Elle n'est pas morte, seulement, personne ne sait qu'elle est vivante.

Réveillée à trois heures du matin par la sonnerie stridente de son réveil, elle s'était levée sans attendre, sentant en elle l'envie de passer à l'acte. Non pas une envie pressante venue sur le moment, mais une envie venant la tenter quand cela lui chante. Sans prévenir.

Elle y avait songée toute la nuit, allongée sur le dos dans ses draps blancs, les bras en croix, une seringue cachée sous son oreiller. Elle s'était couchée complètement nue dans son lit pour sentir des frissons lui parcourir le dos. Elle en avait besoin pour se sentir bien. La lumière émamant de sa lampe de chevet projetait sur les murs une lumière blanche menaçante. Les ombres albes avaient prit des formes humaines et semblaient s'être dressées devant elle comme une escouade de policiers, menottes à la main.

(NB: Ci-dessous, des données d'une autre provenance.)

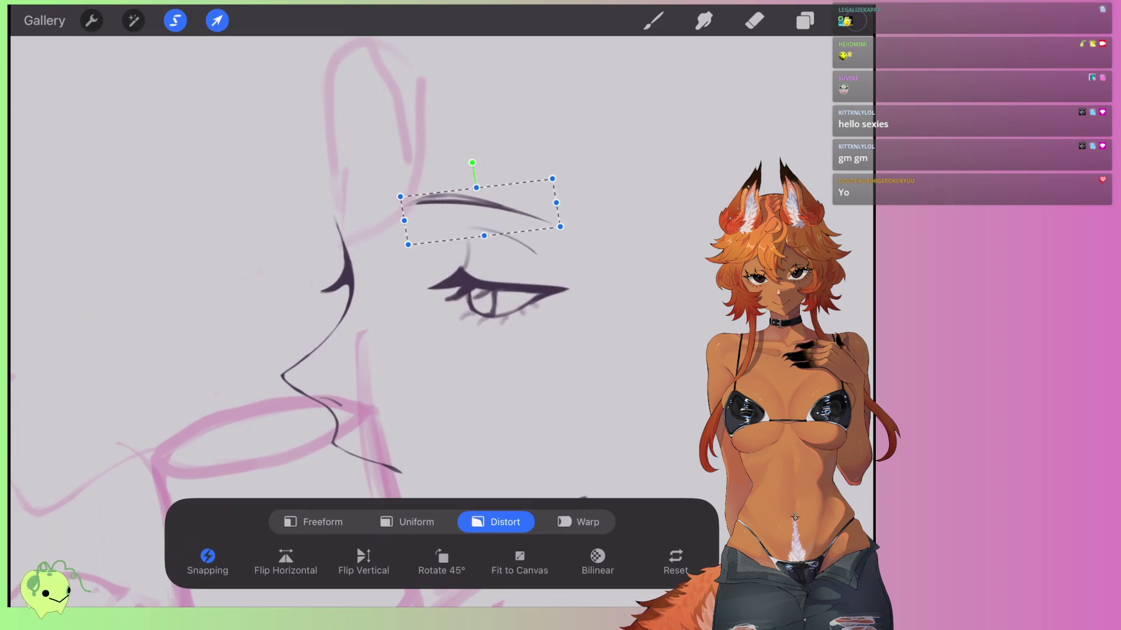
{"action": "left_click_drag", "start_coordinate": [403, 220], "coordinate": [410, 230]}
{"action": "mouse_move", "coordinate": [556, 202]}
{"action": "left_mouse_down"}
{"action": "mouse_move", "coordinate": [563, 176]}
{"action": "mouse_move", "coordinate": [574, 179]}
{"action": "left_mouse_up"}
{"action": "left_click_drag", "start_coordinate": [574, 229], "coordinate": [580, 232]}
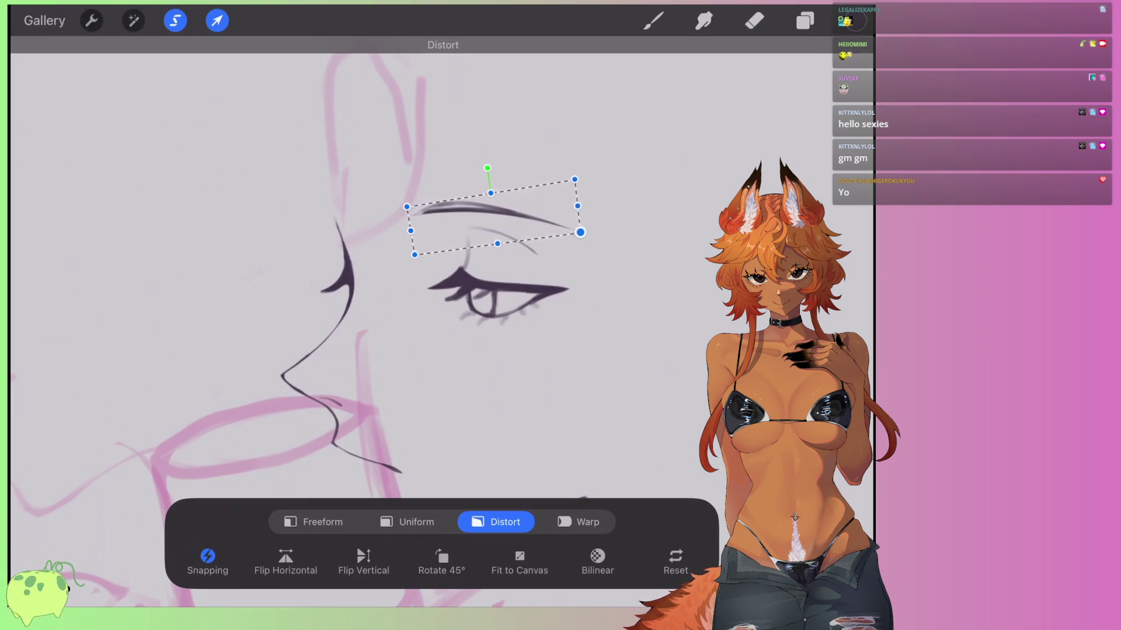
{"action": "left_click_drag", "start_coordinate": [410, 230], "coordinate": [398, 228]}
{"action": "left_click_drag", "start_coordinate": [580, 232], "coordinate": [586, 234]}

Elle baissa les yeux pour garder son sang-froid. Tout en soulevant son oreiller pour récupérer sa seringue, elle ouvrit le premier tiroir de sa table de nuit et en sortit une blouse blanche d'infirmière. Elle se vêtit à la hate, sans prendre le temps de choisir un ensemble coquet, elle n'en avait pas besoin. A pas feutrés, elle marcha jusqu'à son sac à main, d'où elle extirpa un petit flacon contenant un liquide blanc semblable à de l'eau distillée. Une étiquette brune y figurait : INSULINE.

Elle posa délicatement le minuscule flacon sur une table, la seringue et un morceau de coton imbibé de désinfectant. Sachant que son ancienne collègue allait faire sa ronde habituelle dans une petite demi-heure, elle accéléra la cadence. Toujours avec des gestes précautionneux, elle se vêtit de sa blouse. On lui avait défendu de la porter mais ce n'était pas la première fois qu'elle enfreignait cette règle. On lui avait également interdit l'accès aux anesthésiants et tout autres produits destinés aux injections. Mais les règles étant faites pour être transgressées, il n'y a aucun mal à désobéir de temps en temps. Quand le désir devenait trop fort ou quand la tentation atteignait son paroxysme, au point de ne plus savoir quelle position prendre pour trouver le sommeil, elle puisait dans ce qu'elle avait réussit à cacher sous son lit.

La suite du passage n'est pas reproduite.